BEGIN PROVIDED RECORDS

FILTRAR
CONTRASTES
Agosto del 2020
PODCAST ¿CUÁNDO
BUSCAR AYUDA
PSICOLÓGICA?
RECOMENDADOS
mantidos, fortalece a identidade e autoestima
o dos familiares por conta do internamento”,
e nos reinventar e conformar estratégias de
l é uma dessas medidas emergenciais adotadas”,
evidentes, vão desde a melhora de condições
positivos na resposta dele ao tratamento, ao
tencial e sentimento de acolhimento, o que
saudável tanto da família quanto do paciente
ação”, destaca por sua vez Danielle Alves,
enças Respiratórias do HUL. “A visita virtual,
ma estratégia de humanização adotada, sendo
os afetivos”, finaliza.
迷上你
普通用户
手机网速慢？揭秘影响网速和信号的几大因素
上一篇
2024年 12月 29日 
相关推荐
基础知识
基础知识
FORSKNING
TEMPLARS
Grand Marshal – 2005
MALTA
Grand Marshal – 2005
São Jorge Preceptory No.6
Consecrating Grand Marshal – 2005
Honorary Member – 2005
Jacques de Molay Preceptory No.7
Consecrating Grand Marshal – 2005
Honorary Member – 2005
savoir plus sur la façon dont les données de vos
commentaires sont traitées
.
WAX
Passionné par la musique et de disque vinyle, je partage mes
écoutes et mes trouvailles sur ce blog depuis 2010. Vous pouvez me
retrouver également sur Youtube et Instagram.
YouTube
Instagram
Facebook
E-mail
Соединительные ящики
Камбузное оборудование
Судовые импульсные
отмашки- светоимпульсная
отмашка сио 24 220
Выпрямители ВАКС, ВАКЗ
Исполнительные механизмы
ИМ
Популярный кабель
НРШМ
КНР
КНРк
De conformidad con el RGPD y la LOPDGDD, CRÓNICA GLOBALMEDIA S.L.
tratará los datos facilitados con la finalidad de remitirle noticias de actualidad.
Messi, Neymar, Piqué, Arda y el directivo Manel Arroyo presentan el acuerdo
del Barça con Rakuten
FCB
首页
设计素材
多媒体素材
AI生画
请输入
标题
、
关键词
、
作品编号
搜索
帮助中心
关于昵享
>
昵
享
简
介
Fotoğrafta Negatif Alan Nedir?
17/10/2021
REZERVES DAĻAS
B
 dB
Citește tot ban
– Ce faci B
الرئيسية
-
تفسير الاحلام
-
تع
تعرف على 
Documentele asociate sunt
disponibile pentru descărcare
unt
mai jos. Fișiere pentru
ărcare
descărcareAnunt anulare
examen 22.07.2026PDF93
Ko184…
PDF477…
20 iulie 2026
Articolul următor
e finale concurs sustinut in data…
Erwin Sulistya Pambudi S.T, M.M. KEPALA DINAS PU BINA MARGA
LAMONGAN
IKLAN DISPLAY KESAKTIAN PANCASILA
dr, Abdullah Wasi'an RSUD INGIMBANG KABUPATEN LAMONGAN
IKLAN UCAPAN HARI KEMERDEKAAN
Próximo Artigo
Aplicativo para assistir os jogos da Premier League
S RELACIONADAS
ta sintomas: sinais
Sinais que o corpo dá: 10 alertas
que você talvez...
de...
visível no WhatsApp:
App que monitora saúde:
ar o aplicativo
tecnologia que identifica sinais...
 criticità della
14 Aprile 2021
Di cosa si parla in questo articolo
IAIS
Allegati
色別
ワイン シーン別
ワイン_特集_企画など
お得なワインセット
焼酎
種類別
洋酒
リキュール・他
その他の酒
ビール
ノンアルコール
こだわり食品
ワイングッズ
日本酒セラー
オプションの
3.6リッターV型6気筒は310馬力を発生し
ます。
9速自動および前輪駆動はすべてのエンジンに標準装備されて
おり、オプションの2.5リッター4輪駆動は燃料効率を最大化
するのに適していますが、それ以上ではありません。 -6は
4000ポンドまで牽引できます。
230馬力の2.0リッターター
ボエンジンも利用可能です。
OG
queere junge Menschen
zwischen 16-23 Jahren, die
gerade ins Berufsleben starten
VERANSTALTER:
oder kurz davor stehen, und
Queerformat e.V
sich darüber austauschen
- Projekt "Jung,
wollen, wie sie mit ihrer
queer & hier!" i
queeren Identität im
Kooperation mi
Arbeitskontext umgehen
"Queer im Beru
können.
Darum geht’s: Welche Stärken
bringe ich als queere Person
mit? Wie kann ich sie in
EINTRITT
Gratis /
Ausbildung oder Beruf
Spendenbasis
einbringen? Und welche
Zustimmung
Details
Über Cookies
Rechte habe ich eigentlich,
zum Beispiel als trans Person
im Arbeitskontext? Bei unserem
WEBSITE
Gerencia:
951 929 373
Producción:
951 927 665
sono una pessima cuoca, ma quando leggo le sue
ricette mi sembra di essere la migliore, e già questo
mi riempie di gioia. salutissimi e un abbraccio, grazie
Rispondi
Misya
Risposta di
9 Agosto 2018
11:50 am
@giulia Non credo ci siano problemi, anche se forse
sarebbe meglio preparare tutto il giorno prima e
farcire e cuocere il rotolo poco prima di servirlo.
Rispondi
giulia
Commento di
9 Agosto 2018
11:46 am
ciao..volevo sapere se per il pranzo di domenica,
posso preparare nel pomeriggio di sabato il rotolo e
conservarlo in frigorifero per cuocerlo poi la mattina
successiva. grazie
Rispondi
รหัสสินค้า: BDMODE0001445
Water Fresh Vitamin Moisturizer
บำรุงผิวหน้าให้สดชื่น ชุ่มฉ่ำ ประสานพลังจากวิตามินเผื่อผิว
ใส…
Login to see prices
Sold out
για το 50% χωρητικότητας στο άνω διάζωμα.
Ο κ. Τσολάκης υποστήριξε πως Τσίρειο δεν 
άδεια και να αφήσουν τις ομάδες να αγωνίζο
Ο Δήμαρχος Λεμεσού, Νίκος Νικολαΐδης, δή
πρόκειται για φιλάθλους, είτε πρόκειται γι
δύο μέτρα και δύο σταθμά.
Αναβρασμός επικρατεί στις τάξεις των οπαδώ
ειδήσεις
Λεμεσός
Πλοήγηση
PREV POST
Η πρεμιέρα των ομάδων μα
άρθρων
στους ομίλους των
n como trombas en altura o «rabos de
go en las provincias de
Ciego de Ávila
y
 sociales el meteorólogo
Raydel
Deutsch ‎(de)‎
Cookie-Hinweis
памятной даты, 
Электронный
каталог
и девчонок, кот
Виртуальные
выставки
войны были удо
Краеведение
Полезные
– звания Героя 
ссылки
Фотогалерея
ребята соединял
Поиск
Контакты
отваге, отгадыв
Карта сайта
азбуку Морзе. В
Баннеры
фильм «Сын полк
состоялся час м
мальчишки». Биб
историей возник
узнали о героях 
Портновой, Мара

END PROVIDED RECORDS

### INSTRUCTION
Express every line of the listing above as a JSON list of strings, with one string per line and blank lines left out.

### EXERCISE RESPONSE
[
  "FILTRAR",
  "CONTRASTES",
  "Agosto del 2020",
  "PODCAST ¿CUÁNDO",
  "BUSCAR AYUDA",
  "PSICOLÓGICA?",
  "RECOMENDADOS",
  "mantidos, fortalece a identidade e autoestima",
  "o dos familiares por conta do internamento”,",
  "e nos reinventar e conformar estratégias de",
  "l é uma dessas medidas emergenciais adotadas”,",
  "evidentes, vão desde a melhora de condições",
  "positivos na resposta dele ao tratamento, ao",
  "tencial e sentimento de acolhimento, o que",
  "saudável tanto da família quanto do paciente",
  "ação”, destaca por sua vez Danielle Alves,",
  "enças Respiratórias do HUL. “A visita virtual,",
  "ma estratégia de humanização adotada, sendo",
  "os afetivos”, finaliza.",
  "迷上你",
  "普通用户",
  "手机网速慢？揭秘影响网速和信号的几大因素",
  "上一篇",
  "2024年 12月 29日 ",
  "相关推荐",
  "基础知识",
  "基础知识",
  "FORSKNING",
  "TEMPLARS",
  "Grand Marshal – 2005",
  "MALTA",
  "Grand Marshal – 2005",
  "São Jorge Preceptory No.6",
  "Consecrating Grand Marshal – 2005",
  "Honorary Member – 2005",
  "Jacques de Molay Preceptory No.7",
  "Consecrating Grand Marshal – 2005",
  "Honorary Member – 2005",
  "savoir plus sur la façon dont les données de vos",
  "commentaires sont traitées",
  ".",
  "WAX",
  "Passionné par la musique et de disque vinyle, je partage mes",
  "écoutes et mes trouvailles sur ce blog depuis 2010. Vous pouvez me",
  "retrouver également sur Youtube et Instagram.",
  "YouTube",
  "Instagram",
  "Facebook",
  "E-mail",
  "Соединительные ящики",
  "Камбузное оборудование",
  "Судовые импульсные",
  "отмашки- светоимпульсная",
  "отмашка сио 24 220",
  "Выпрямители ВАКС, ВАКЗ",
  "Исполнительные механизмы",
  "ИМ",
  "Популярный кабель",
  "НРШМ",
  "КНР",
  "КНРк",
  "De conformidad con el RGPD y la LOPDGDD, CRÓNICA GLOBALMEDIA S.L.",
  "tratará los datos facilitados con la finalidad de remitirle noticias de actualidad.",
  "Messi, Neymar, Piqué, Arda y el directivo Manel Arroyo presentan el acuerdo",
  "del Barça con Rakuten",
  "FCB",
  "首页",
  "设计素材",
  "多媒体素材",
  "AI生画",
  "请输入",
  "标题",
  "、",
  "关键词",
  "、",
  "作品编号",
  "搜索",
  "帮助中心",
  "关于昵享",
  ">",
  "昵",
  "享",
  "简",
  "介",
  "Fotoğrafta Negatif Alan Nedir?",
  "17/10/2021",
  "REZERVES DAĻAS",
  "B",
  " dB",
  "Citește tot ban",
  "– Ce faci B",
  "الرئيسية",
  "-",
  "تفسير الاحلام",
  "-",
  "تع",
  "تعرف على ",
  "Documentele asociate sunt",
  "disponibile pentru descărcare",
  "unt",
  "mai jos. Fișiere pentru",
  "ărcare",
  "descărcareAnunt anulare",
  "examen 22.07.2026PDF93",
  "Ko184…",
  "PDF477…",
  "20 iulie 2026",
  "Articolul următor",
  "e finale concurs sustinut in data…",
  "Erwin Sulistya Pambudi S.T, M.M. KEPALA DINAS PU BINA MARGA",
  "LAMONGAN",
  "IKLAN DISPLAY KESAKTIAN PANCASILA",
  "dr, Abdullah Wasi'an RSUD INGIMBANG KABUPATEN LAMONGAN",
  "IKLAN UCAPAN HARI KEMERDEKAAN",
  "Próximo Artigo",
  "Aplicativo para assistir os jogos da Premier League",
  "S RELACIONADAS",
  "ta sintomas: sinais",
  "Sinais que o corpo dá: 10 alertas",
  "que você talvez...",
  "de...",
  "visível no WhatsApp:",
  "App que monitora saúde:",
  "ar o aplicativo",
  "tecnologia que identifica sinais...",
  " criticità della",
  "14 Aprile 2021",
  "Di cosa si parla in questo articolo",
  "IAIS",
  "Allegati",
  "色別",
  "ワイン シーン別",
  "ワイン_特集_企画など",
  "お得なワインセット",
  "焼酎",
  "種類別",
  "洋酒",
  "リキュール・他",
  "その他の酒",
  "ビール",
  "ノンアルコール",
  "こだわり食品",
  "ワイングッズ",
  "日本酒セラー",
  "オプションの",
  "3.6リッターV型6気筒は310馬力を発生し",
  "ます。",
  "9速自動および前輪駆動はすべてのエンジンに標準装備されて",
  "おり、オプションの2.5リッター4輪駆動は燃料効率を最大化",
  "するのに適していますが、それ以上ではありません。 -6は",
  "4000ポンドまで牽引できます。",
  "230馬力の2.0リッターター",
  "ボエンジンも利用可能です。",
  "OG",
  "queere junge Menschen",
  "zwischen 16-23 Jahren, die",
  "gerade ins Berufsleben starten",
  "VERANSTALTER:",
  "oder kurz davor stehen, und",
  "Queerformat e.V",
  "sich darüber austauschen",
  "- Projekt \"Jung,",
  "wollen, wie sie mit ihrer",
  "queer & hier!\" i",
  "queeren Identität im",
  "Kooperation mi",
  "Arbeitskontext umgehen",
  "\"Queer im Beru",
  "können.",
  "Darum geht’s: Welche Stärken",
  "bringe ich als queere Person",
  "mit? Wie kann ich sie in",
  "EINTRITT",
  "Gratis /",
  "Ausbildung oder Beruf",
  "Spendenbasis",
  "einbringen? Und welche",
  "Zustimmung",
  "Details",
  "Über Cookies",
  "Rechte habe ich eigentlich,",
  "zum Beispiel als trans Person",
  "im Arbeitskontext? Bei unserem",
  "WEBSITE",
  "Gerencia:",
  "951 929 373",
  "Producción:",
  "951 927 665",
  "sono una pessima cuoca, ma quando leggo le sue",
  "ricette mi sembra di essere la migliore, e già questo",
  "mi riempie di gioia. salutissimi e un abbraccio, grazie",
  "Rispondi",
  "Misya",
  "Risposta di",
  "9 Agosto 2018",
  "11:50 am",
  "@giulia Non credo ci siano problemi, anche se forse",
  "sarebbe meglio preparare tutto il giorno prima e",
  "farcire e cuocere il rotolo poco prima di servirlo.",
  "Rispondi",
  "giulia",
  "Commento di",
  "9 Agosto 2018",
  "11:46 am",
  "ciao..volevo sapere se per il pranzo di domenica,",
  "posso preparare nel pomeriggio di sabato il rotolo e",
  "conservarlo in frigorifero per cuocerlo poi la mattina",
  "successiva. grazie",
  "Rispondi",
  "รหัสสินค้า: BDMODE0001445",
  "Water Fresh Vitamin Moisturizer",
  "บำรุงผิวหน้าให้สดชื่น ชุ่มฉ่ำ ประสานพลังจากวิตามินเผื่อผิว",
  "ใส…",
  "Login to see prices",
  "Sold out",
  "για το 50% χωρητικότητας στο άνω διάζωμα.",
  "Ο κ. Τσολάκης υποστήριξε πως Τσίρειο δεν ",
  "άδεια και να αφήσουν τις ομάδες να αγωνίζο",
  "Ο Δήμαρχος Λεμεσού, Νίκος Νικολαΐδης, δή",
  "πρόκειται για φιλάθλους, είτε πρόκειται γι",
  "δύο μέτρα και δύο σταθμά.",
  "Αναβρασμός επικρατεί στις τάξεις των οπαδώ",
  "ειδήσεις",
  "Λεμεσός",
  "Πλοήγηση",
  "PREV POST",
  "Η πρεμιέρα των ομάδων μα",
  "άρθρων",
  "στους ομίλους των",
  "n como trombas en altura o «rabos de",
  "go en las provincias de",
  "Ciego de Ávila",
  "y",
  " sociales el meteorólogo",
  "Raydel",
  "Deutsch ‎(de)‎",
  "Cookie-Hinweis",
  "памятной даты, ",
  "Электронный",
  "каталог",
  "и девчонок, кот",
  "Виртуальные",
  "выставки",
  "войны были удо",
  "Краеведение",
  "Полезные",
  "– звания Героя ",
  "ссылки",
  "Фотогалерея",
  "ребята соединял",
  "Поиск",
  "Контакты",
  "отваге, отгадыв",
  "Карта сайта",
  "азбуку Морзе. В",
  "Баннеры",
  "фильм «Сын полк",
  "состоялся час м",
  "мальчишки». Биб",
  "историей возник",
  "узнали о героях ",
  "Портновой, Мара"
]